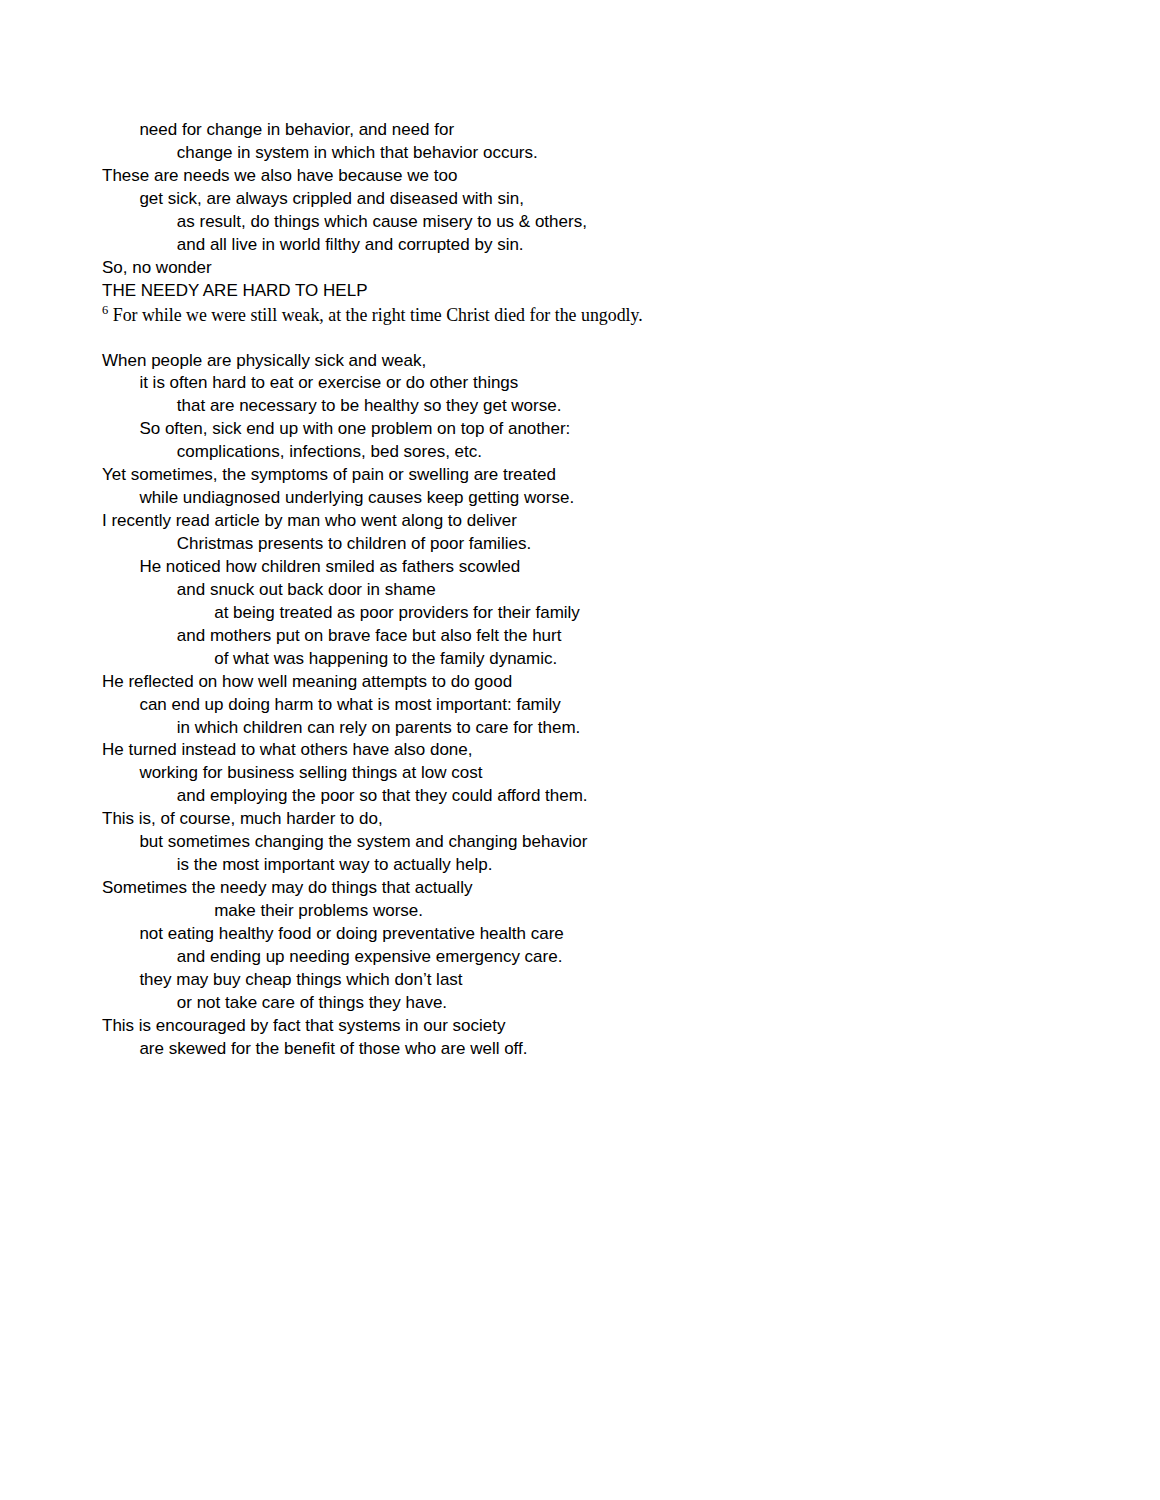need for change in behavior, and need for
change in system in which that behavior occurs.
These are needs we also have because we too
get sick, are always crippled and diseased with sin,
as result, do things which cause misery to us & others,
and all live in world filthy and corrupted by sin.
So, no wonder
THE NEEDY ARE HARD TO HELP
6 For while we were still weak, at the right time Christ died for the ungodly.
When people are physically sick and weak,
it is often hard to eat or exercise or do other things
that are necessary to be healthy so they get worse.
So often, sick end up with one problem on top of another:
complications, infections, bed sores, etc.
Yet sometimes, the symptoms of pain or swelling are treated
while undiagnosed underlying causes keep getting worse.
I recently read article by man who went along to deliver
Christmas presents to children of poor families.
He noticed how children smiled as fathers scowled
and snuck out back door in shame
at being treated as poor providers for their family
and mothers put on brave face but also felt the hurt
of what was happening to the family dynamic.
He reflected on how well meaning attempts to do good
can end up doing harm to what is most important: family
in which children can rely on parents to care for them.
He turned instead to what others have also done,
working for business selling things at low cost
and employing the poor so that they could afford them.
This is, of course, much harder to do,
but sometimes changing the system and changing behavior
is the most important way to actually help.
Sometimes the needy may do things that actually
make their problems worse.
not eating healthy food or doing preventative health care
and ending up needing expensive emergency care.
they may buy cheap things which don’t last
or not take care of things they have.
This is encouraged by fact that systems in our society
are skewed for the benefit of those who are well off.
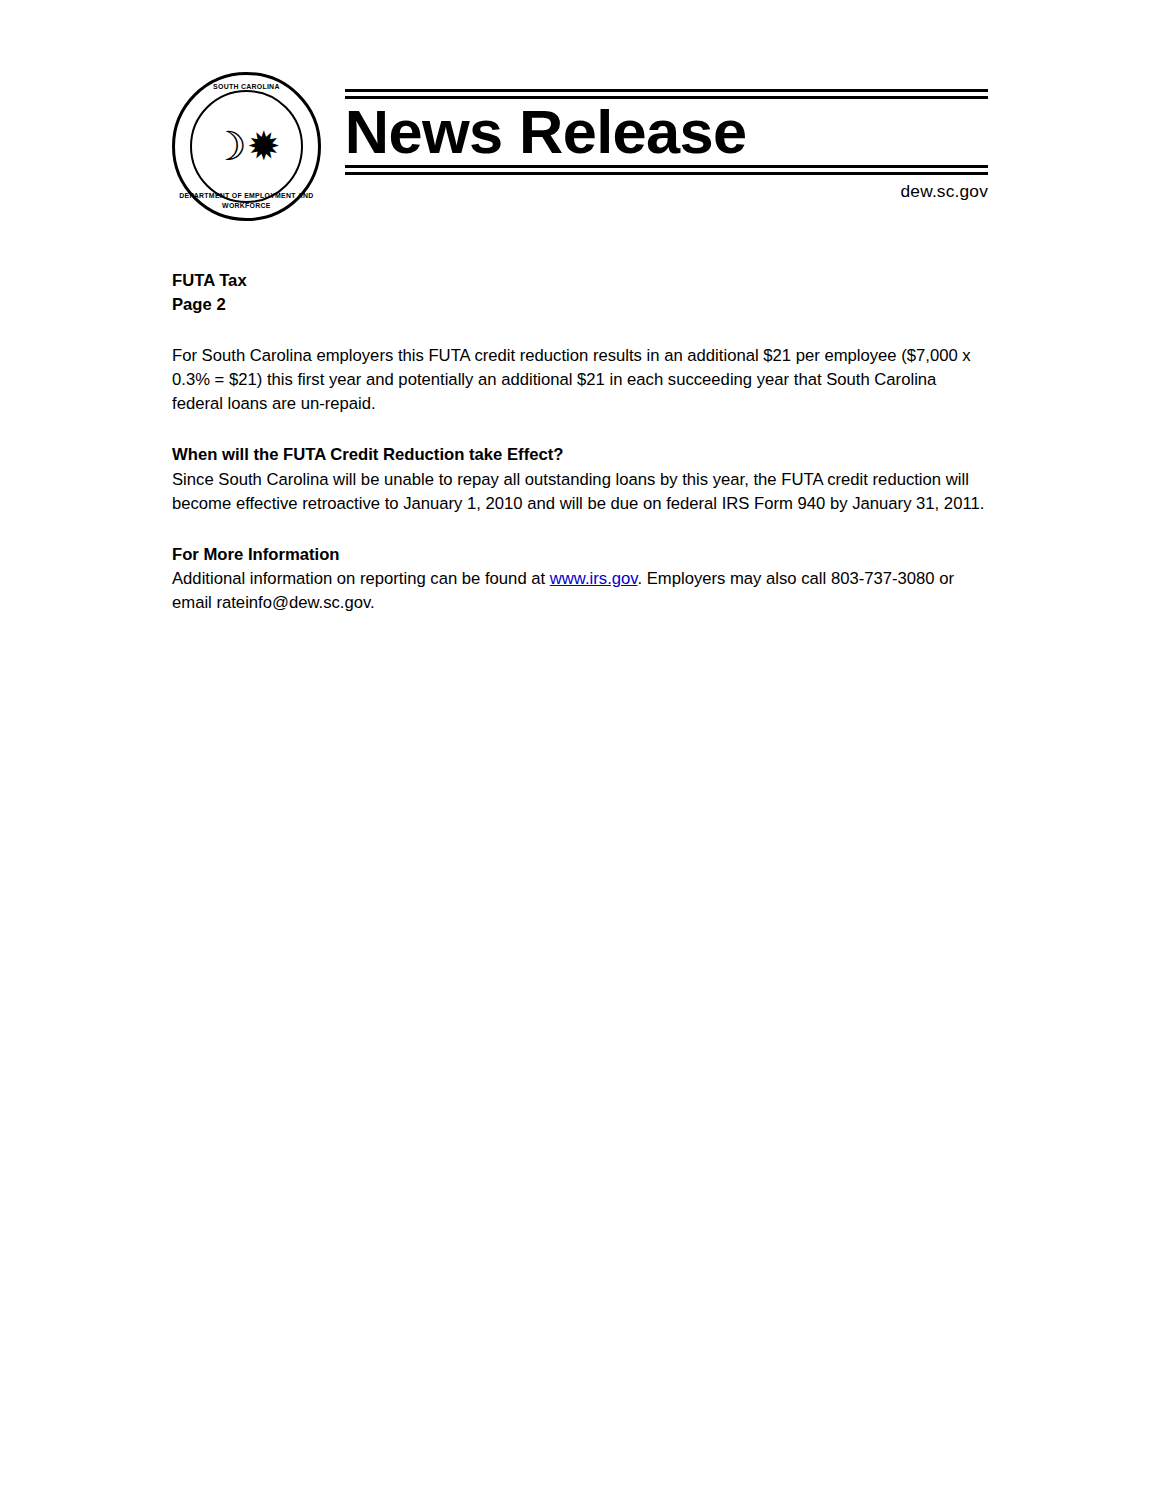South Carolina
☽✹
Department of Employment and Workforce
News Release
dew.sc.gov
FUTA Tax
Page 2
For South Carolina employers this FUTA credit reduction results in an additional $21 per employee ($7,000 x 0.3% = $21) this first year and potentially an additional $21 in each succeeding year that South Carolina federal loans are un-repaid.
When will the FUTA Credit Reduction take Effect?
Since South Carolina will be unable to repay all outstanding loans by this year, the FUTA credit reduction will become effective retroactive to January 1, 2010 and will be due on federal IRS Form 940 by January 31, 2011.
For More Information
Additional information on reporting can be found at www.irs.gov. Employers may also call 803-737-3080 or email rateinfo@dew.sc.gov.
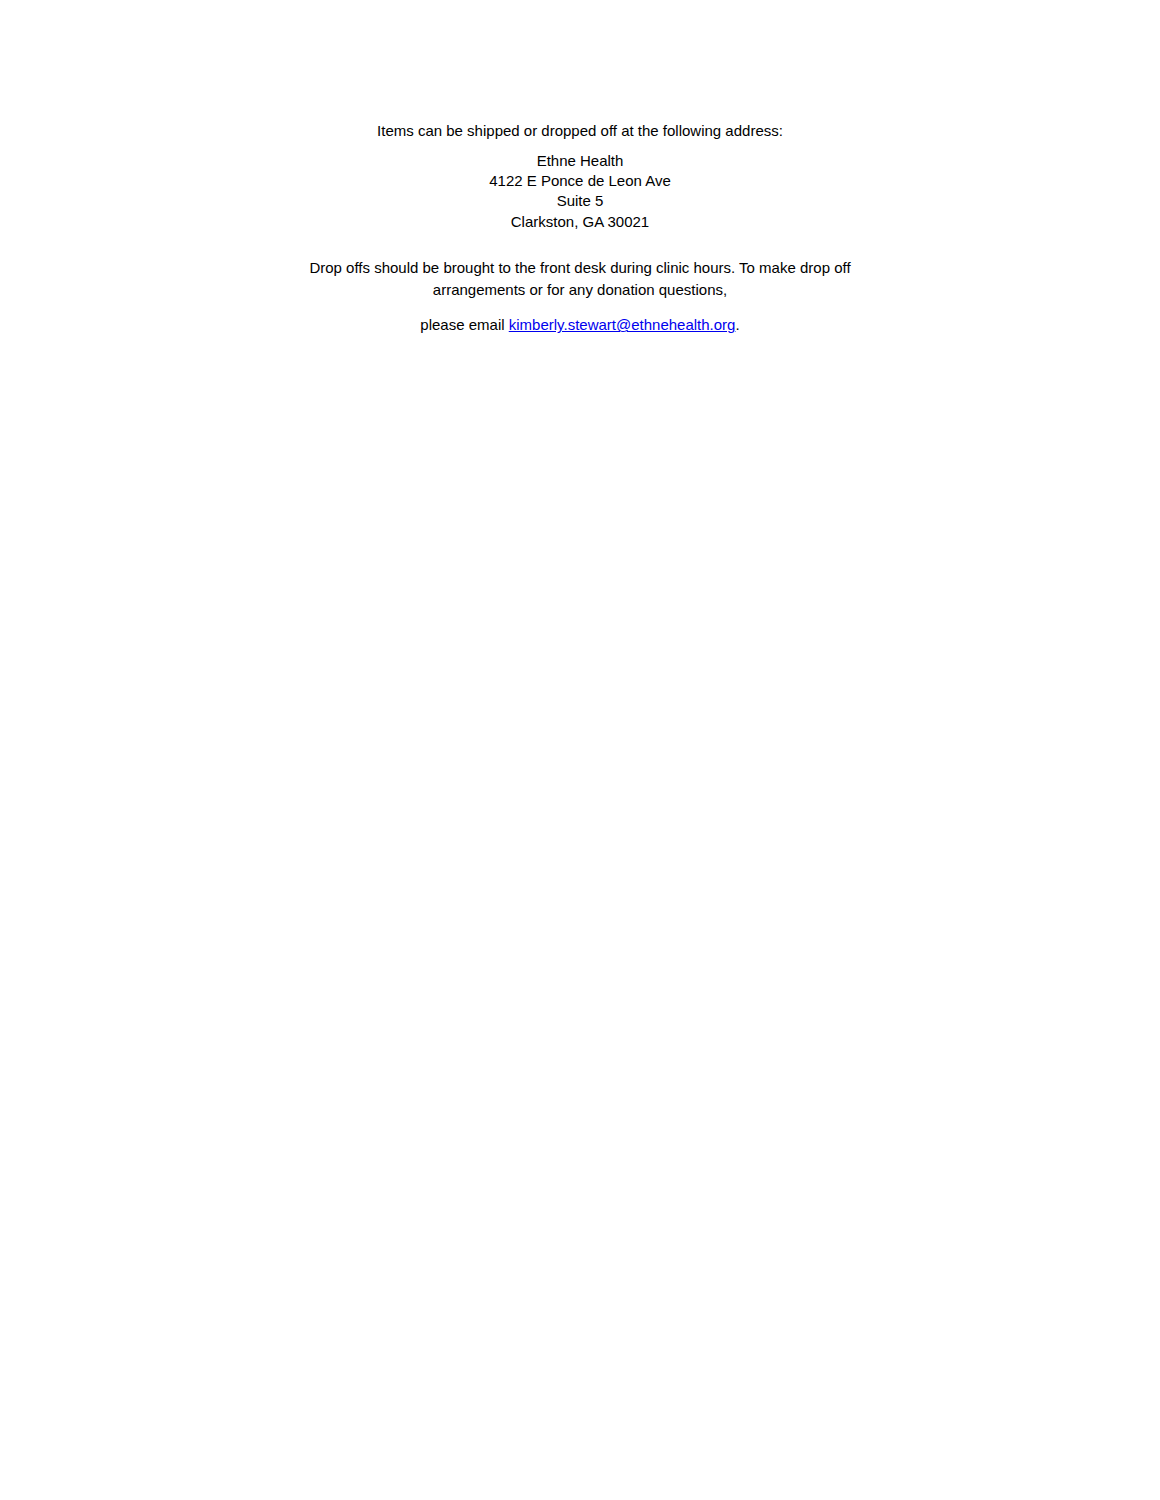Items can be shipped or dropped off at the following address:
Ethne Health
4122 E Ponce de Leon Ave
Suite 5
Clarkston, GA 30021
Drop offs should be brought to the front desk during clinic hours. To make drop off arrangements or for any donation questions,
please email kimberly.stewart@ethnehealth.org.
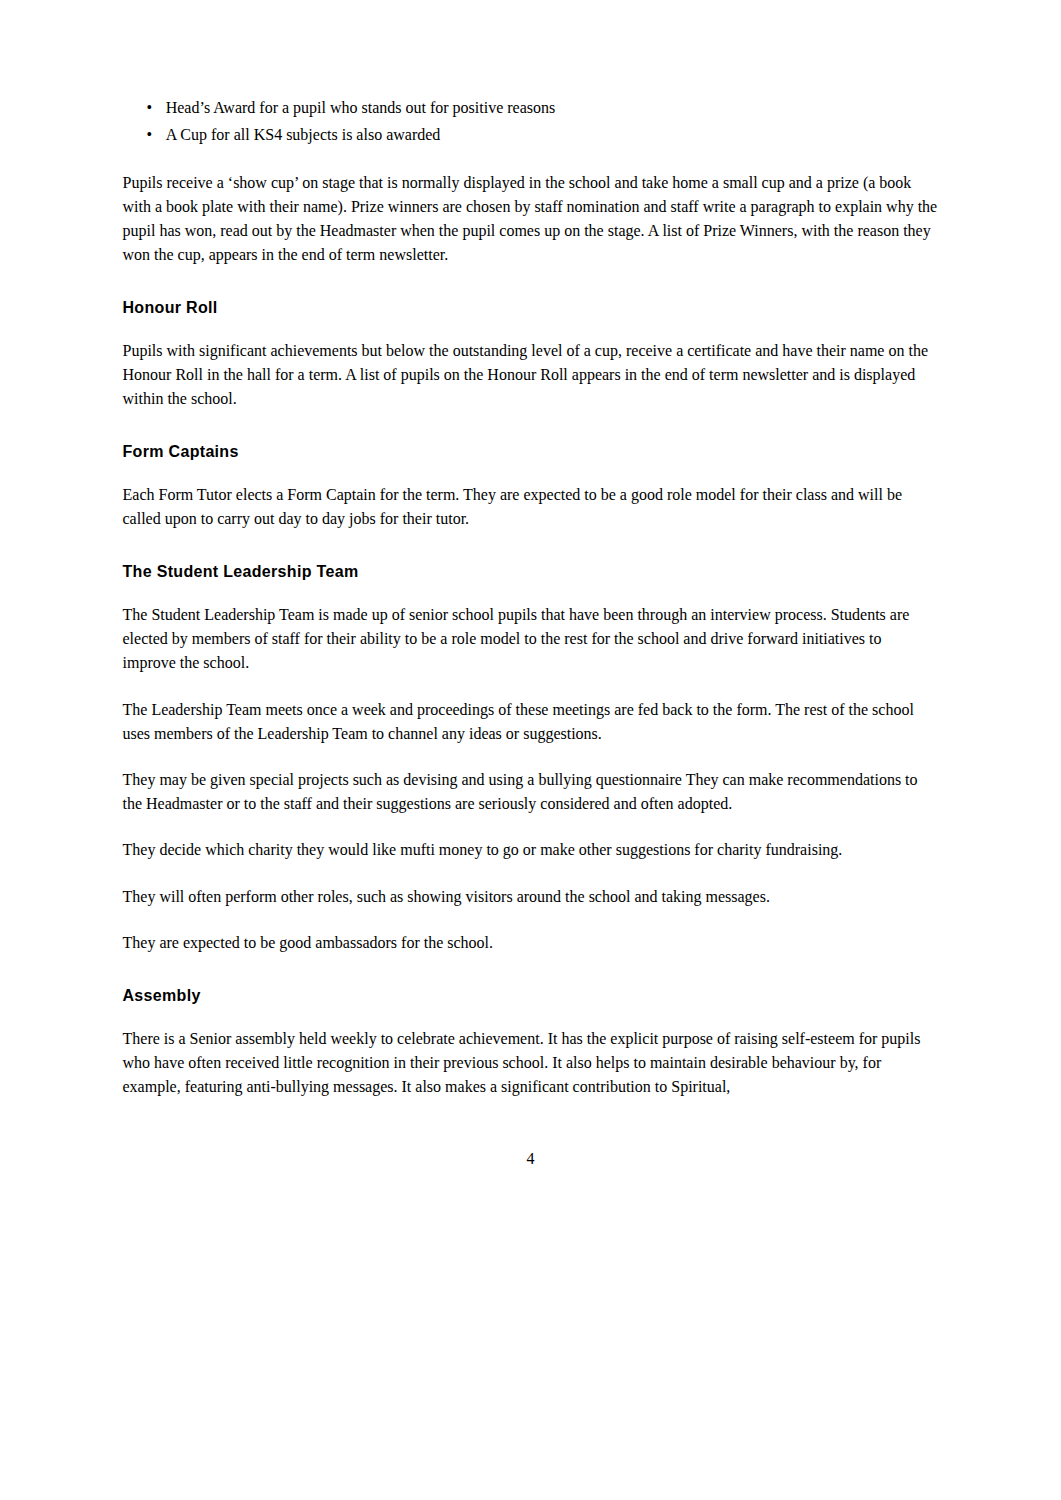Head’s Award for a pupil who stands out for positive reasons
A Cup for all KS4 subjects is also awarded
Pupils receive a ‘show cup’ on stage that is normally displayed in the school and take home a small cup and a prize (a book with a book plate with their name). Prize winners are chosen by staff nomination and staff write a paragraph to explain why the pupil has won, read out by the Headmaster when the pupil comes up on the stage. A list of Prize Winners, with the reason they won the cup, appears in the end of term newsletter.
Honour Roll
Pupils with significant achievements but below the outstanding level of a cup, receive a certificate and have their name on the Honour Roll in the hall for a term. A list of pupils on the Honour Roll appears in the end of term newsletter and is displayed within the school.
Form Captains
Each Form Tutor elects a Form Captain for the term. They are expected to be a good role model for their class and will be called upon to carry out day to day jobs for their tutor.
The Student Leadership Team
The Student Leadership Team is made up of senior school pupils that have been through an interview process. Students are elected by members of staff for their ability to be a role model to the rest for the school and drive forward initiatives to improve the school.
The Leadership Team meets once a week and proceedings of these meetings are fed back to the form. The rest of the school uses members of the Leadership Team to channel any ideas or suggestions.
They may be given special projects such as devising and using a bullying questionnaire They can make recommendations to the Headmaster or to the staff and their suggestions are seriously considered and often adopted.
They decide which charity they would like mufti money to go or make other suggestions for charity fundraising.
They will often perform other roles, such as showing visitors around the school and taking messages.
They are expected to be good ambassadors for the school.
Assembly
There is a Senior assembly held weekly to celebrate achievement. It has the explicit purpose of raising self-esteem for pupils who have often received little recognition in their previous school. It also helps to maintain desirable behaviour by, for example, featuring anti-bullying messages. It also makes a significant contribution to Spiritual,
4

:::

> Your assignment: Of the lines above, output exactly those from the line bearing "When people are" through the line bearing "complications, infections, bed sores, etc.", inclusive.

> Exercise answer:
When people are physically sick and weak,
it is often hard to eat or exercise or do other things
that are necessary to be healthy so they get worse.
So often, sick end up with one problem on top of another:
complications, infections, bed sores, etc.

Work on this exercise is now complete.